Bogle is the founder of index-fund pioneer Vanguard Group Inc. He's an evangelist for the belief that most investors should give up stock picking, shun actively managed funds and sock their savings into funds that track broad market indexes. He argues his case well, quantifying how rapacious fund fees devour nest eggs and turn ``the magic of compounding returns'' into ``the tyranny of compounding costs.''
Saint Jack, as he's sometimes called, has unfortunately become a zealot. He's so ``determined to change the very way that you think about investing,'' as he puts it, that he devotes one chapter to attacking a school of investors who beat the market by heeding the precepts of value investor Benjamin Graham.
Graham was the man who taught Warren Buffett to buy good companies at bargain prices, often when they've fallen from favor with the fickle market. Bogle's assault is worth parsing, and not just because value investing turned a kid from Omaha into the world's second-wealthiest man.

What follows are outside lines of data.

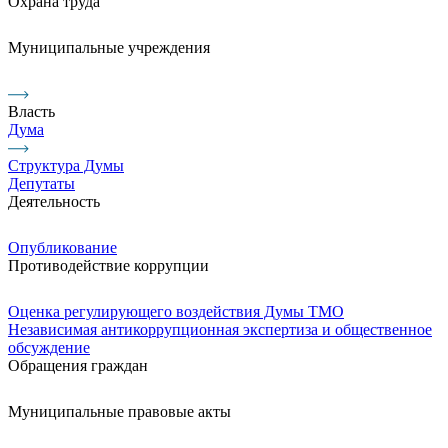
Охрана труда
Муниципальные учреждения
Власть
Дума
Структура Думы
Депутаты
Деятельность
Опубликование
Противодействие коррупции
Оценка регулирующего воздействия Думы ТМО
Независимая антикоррупционная экспертиза и общественное
обсуждение
Обращения граждан
Муниципальные правовые акты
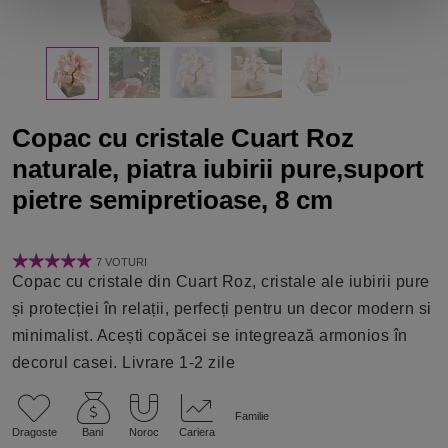
Copac cu cristale Cuart Roz
naturale, piatra iubirii pure,suport
pietre semipretioase, 8 cm
7 VOTURI
Copac cu cristale din Cuart Roz, cristale ale iubirii pure
și protecției în relații, perfecți pentru un decor modern si
minimalist. Acești copăcei se integrează armonios în
decorul casei. Livrare 1-2 zile
Familie
Dragoste
Bani
Noroc
Cariera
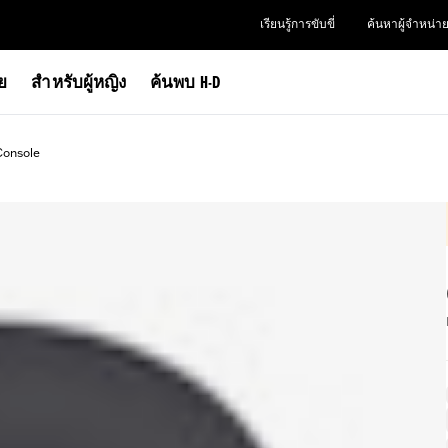
เรียนรู้การขับขี่
ค้นหาผู้จำหน่า
าย
สำหรับผู้หญิง
ค้นพบ H-D
Console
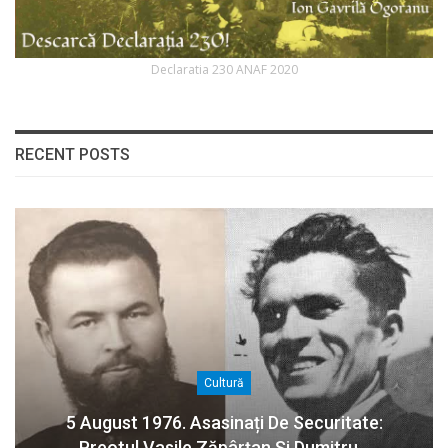
Declaratia 230 ANAF 2020
RECENT POSTS
Cultură
5 August 1976. Asasinați De Securitate:
Preotul Vasile Zăpârțan Și Dumitru…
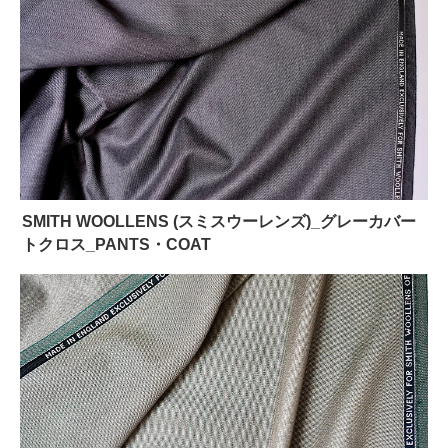
SMITH WOOLLENS (スミスウーレンズ)_グレーカバー
トクロス_PANTS・COAT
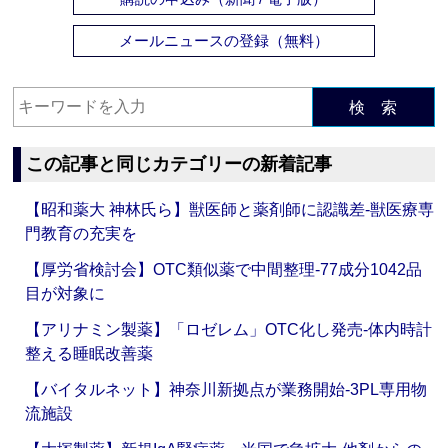
メールニュースの登録（無料）
検 索
この記事と同じカテゴリーの新着記事
【昭和薬大 神林氏ら】獣医師と薬剤師に認識差‐獣医療専
門教育の充実を
【厚労省検討会】OTC類似薬で中間整理‐77成分1042品
目が対象に
【アリナミン製薬】「ロゼレム」OTC化し発売‐体内時計
整える睡眠改善薬
【バイタルネット】神奈川新拠点が業務開始‐3PL専用物
流施設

Indexers are sensible sheep; they follow the herd up vertiginous mountains and down steep canyons, earning what the market does, minus costs. Value investors are passive-aggressive; they ignore the mob and purchase unpopular companies.
Wrong Target
Bogle's ``Little Book'' is part of a series of investment primers published by John Wiley & Sons Inc. whose authors include value investors Joel Greenblatt of Gotham Capital and Christopher Browne of Tweedy Browne Co. Bogle should praise their method, not bury it. Yet he contends that most of us don't have the time (fair enough) or the smarts (thanks, bud) to do what Graham, Buffett, Greenblatt and Browne do.

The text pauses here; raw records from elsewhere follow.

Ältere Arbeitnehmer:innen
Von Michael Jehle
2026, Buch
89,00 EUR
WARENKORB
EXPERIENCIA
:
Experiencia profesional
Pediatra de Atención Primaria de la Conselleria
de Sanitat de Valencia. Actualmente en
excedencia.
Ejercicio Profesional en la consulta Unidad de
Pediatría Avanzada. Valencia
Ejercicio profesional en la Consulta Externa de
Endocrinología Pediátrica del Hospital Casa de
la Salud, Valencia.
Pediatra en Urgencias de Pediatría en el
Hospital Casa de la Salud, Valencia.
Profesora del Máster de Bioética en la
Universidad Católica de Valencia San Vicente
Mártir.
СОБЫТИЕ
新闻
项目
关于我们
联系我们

He makes this argument in the most disturbing manner imaginable, by speculating about what Graham would have thought about indexing. That's impossible to ascertain, given that Graham died in 1976, the year the world's first mutual index fund (now called the Vanguard 500 Index Fund) was offered to the public.
Bogle is right in asserting that Graham was more than a value investor. Graham's classic text, ``The Intelligent Investor,'' promotes some of Bogle's favorite themes, including the need to behave defensively, diversify and form rational, long-term expectations.
Buffett Endorsement?
Indexers are defensive investors, Bogle argues, ergo Graham would have approved. Bogle says Buffett endorses this view: ``A low-cost index fund is the most sensible equity investment for the great majority of investors,'' Buffett is quoted as saying. ``My mentor, Ben Graham, took this position many years ago and everything I have seen convinces me of its truth.''
Again, fair enough. Then Bogle overplays his hand. Citing an interview published in the last year of Graham's life, Bogle quotes ``this remarkable concession'' from Graham:
``I am no longer an advocate of elaborate techniques of security analysis in order to find superior value opportunities. This was a rewarding activity, say, 40 years ago, but the situation has changed a great deal since then.''
The situation has changed even more in the 30 years since Graham made that remark. Gone are the days when value investors had to slog through the Standard & Poor's and Moody's manuals to find stocks selling below book value. These days, they can use computer search engines to ``screen the entire world to find investment candidates that fit our criteria,'' as Browne explains in his own ``Little Book.''
`Financial Croupiers'
What hasn't changed is the impressive record of value investors such as Buffett, who turned his talent for finding bargains into a $165 billion holding company, Berkshire Hathaway Inc.
Don't get me wrong. Bogle's ``Little Book'' offers much exemplary advice, and I cheer when he wags a meaty finger at money managers and other middlemen -- ``our financial croupiers'' -- who rake in high fees for meager returns.
Amen. I just wish Bogle would lay off a time-proven system of sensible investing and stick to his indexes.
``The Little Book of Common Sense Investing'' is from Wiley (216 pages, $19.95). Other books in the series include Greenblatt's ``The Little Book That Beats the Market'' (176 pages, $19.95) and Browne's ``The Little Book of Value Investing'' (180 pages, $19.95).
(James Pressley is an editor for Bloomberg News. The opinions expressed are his own.)